Peygamber Efendimizin Devlet Başkanlığı ve Liderliği
Peygamber Efendimizin Devlet Başkanlığı ve Liderliği
Allah’ın Hz. Peygamber için öngördüğü asli görev, kendisinden aldığı vahyi insanlara ulaştırmasıdır. Vahyin açıklanması ve uygulanması da bu görevin devamı mahiyetinde olduğundan, bu konularda Resulullah’ın otoritesinin tanınması da istenmiştir. Allah, birçok ayette resulüne (elçisine) inanmayı, ona itaat ve ittiba etmeyi emretmiş; isyan etmeyi ise yasaklamıştır.
Peygamberimize itaat etmek ile ilgili ayetler
“Allah’a ve resulüne iman edin.” (Nisa Suresi 4/171)
“Allah, kendisine ve resulüne itaat edenleri, ebediyen kalmak üzere altlarından ırmaklar akan cennetlere sokar. Bu ne büyük bir kazançtır. Allah’a ve resulüne isyan edenleri ve koyduğu sınırları geçenleri de ebediyen kalacakları ve acıklı bir azap görecekleri bir ateşe sokar.” (Nisa Suresi 4/13, 14)
“Eğer O’na itaat ederseniz, hidayet bulursunuz. Resulün görevi yalnızcaaçık tebliğdir.” (Nur Suresi 24/54)
“Kim Allah’a ve resulüne isyan ederse, apaçık bir sapıklığa düşmüşolur.” (Ahzab Suresi 33/36)
“Allah’a itaat edin, resule itaat edin ve sakının.” (Maide Suresi 5/92)
“Sizin rabbiniz rahmandır. Bana ittiba edin ve emrime itaat edin.” (Taha Suresi 20/90)
“Ey iman edenler! Allah’a itaat edin; resule ve aranızdan çıkan emir sahiplerine itaat edin. Bir şeyde anlaşmazlığa düşerseniz, eğer Allah’a ve ahiretgününe inanan kimseler iseniz, onu Allah’a ve resule götürün.” (Nisa Suresi 4/59)
“Şayet onu resule ve içlerinden çıkmış emir sahiplerine götürselerdi.” (Nisa Suresi 4/83)
“Müminler, Allah’a ve peygamberine inanan kimselerdir ve toplumu ilgilendiren bir işte peygamber ile bulundukları zaman ondan izin almadıkça çekip gitmezler” (Nur Suresi 24/62)
Peygamber Efendimizin Siyasi Liderliği
Hz. Peygamber aslî görevi olan tebliğ ve bunun doğal uzantısı olan tebyin yani Allah’tan aldığı mesajı insanlara ulaştırma ve bu mesaja ilişkin gerekli açıklama ve uygulamaları yapma dışında, konjonktürel olarak Medine’de, içerisinde Müslümanlar yanında Yahudi ve Putperestlerin de bulunduğu bir topluluğun lideri olmuştur.
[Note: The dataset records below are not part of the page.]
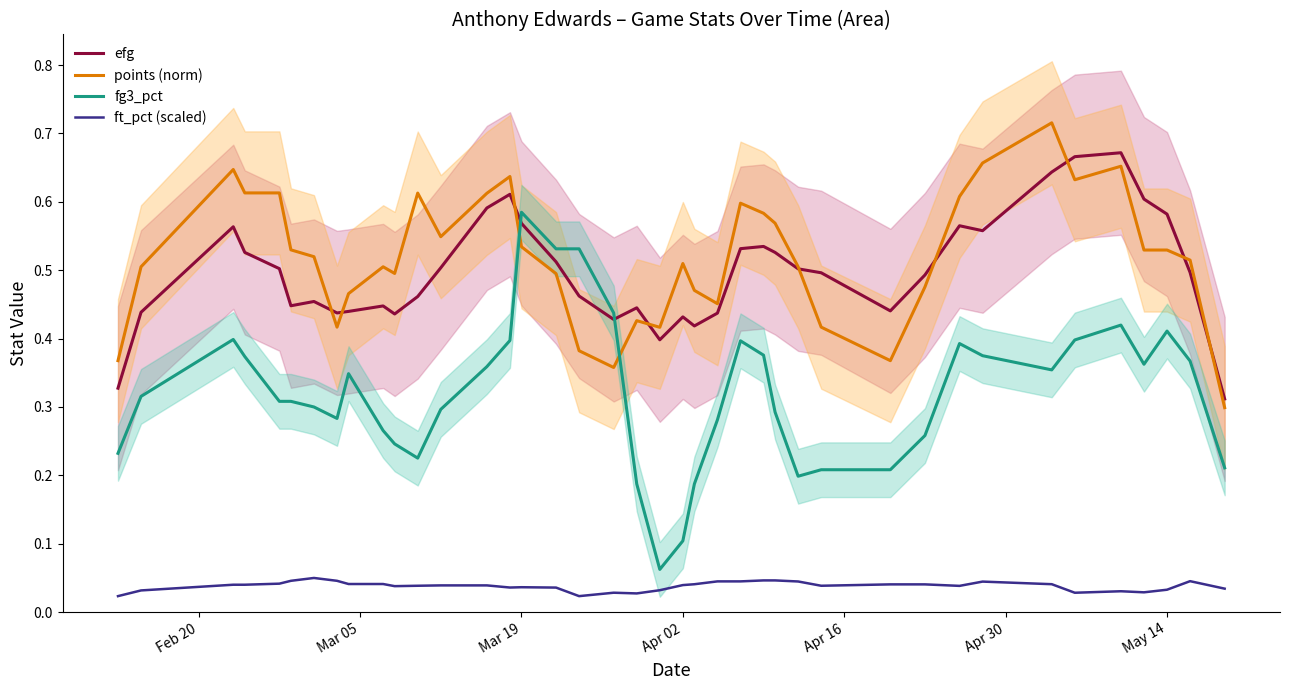

How many data points does each series have?

40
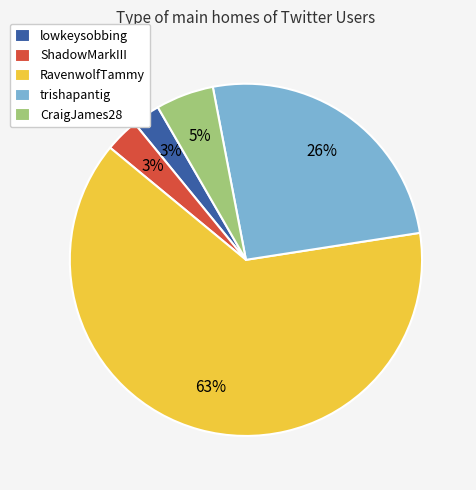

Which slice is the largest?

RavenwolfTammy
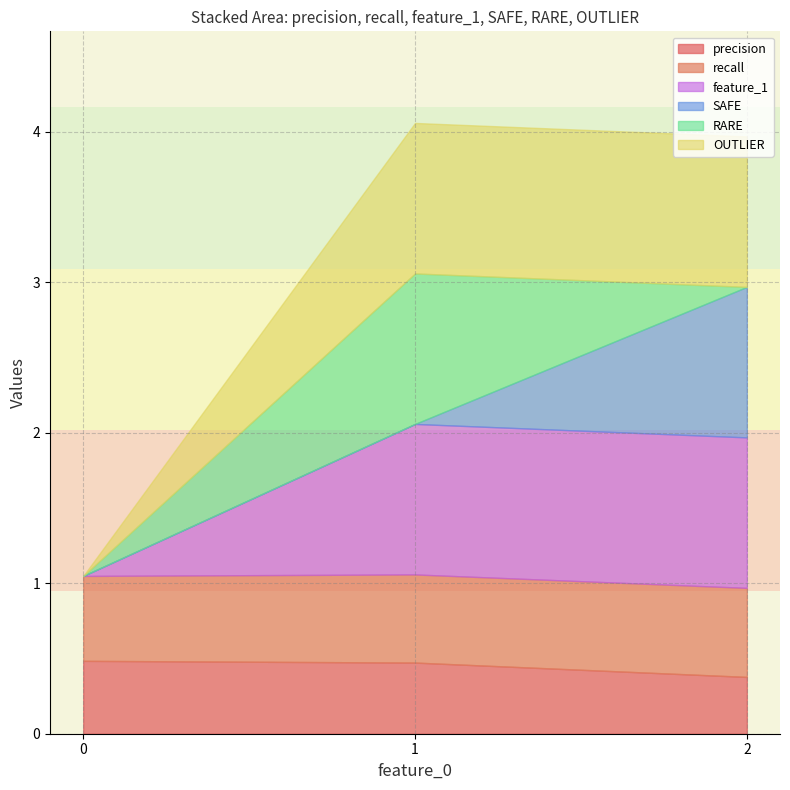

What is the average value of the precision series?

0.4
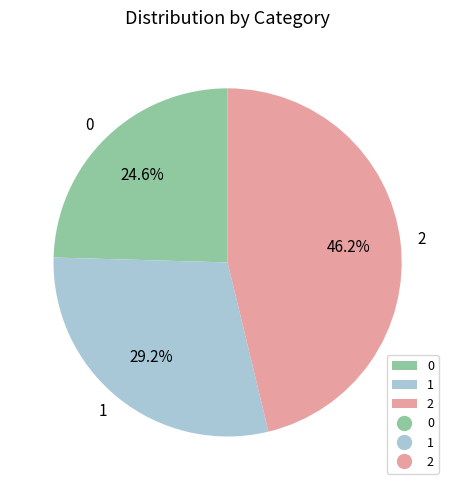

What percentage is NOT represented by 0?

75.4%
Kur’ân-ı Kerîm’de Resûl-i Ekrem’e itaat etmeyi emreden âyetler, esas itibariyle Resûlullah’ın asıl göreviyle ilgili olmakla birlikte, bu itaat emri onun siyasal otoritesine tâbi olmayı da içerecek bir genellik taşır.
Medine dönemi dikkate alındığında, Hz. Peygamber’in, hem yasama hem de yönetme yetkisini kendisinde topladığı ve aynı anda hem hukukî hem de siyasal otorite olduğu görülür. Fakat Hz. Muhammed’in (s.a.v.) Medine toplumuna lider oluşunun dinin bir gereği olmaktan çok konjonktüre bağlı siyasal bir liderlik olduğu kanaati ağırlıklıdır. Gerek Resûlullah’ın gerekse onun ölümünden sonra Müslüman toplumların siyasetle ilgilenmesini doğal bir gelişme olarak değerlendirmek daha uygundur.
Hz. Peygamber’in Mekke’de iken herhangi bir siyasî talepte bulunduğu bilinmemektedir. Bu durum onun temel misyonuyla ilgili olduğu gibi, içinde bulunduğu sosyopolitik durumla da ilgilidir. Medine döneminde ise, dinin gereklerinin rahatça yerine getirilebilmesi için toplumsal bir bütünleşme ve örgütlenme kaçınılmaz olmuş, Resûl-i Ekrem de vahye ve ictihadına dayanarak bu yönde gerekli önlemleri almıştır. İslâm bilginlerinin Resûlullah’ın sünnetini değerlendirirken onun peygamber olarak yaptığı davranışlarla devlet başkanı ve siyasî-askerî lider vasfıyla yaptıkları arasında bir ayırım gözetmesi ve ikinci grup sünneti yorumlamada kendilerini daha rahat hissetmeleri de bu sebepledir.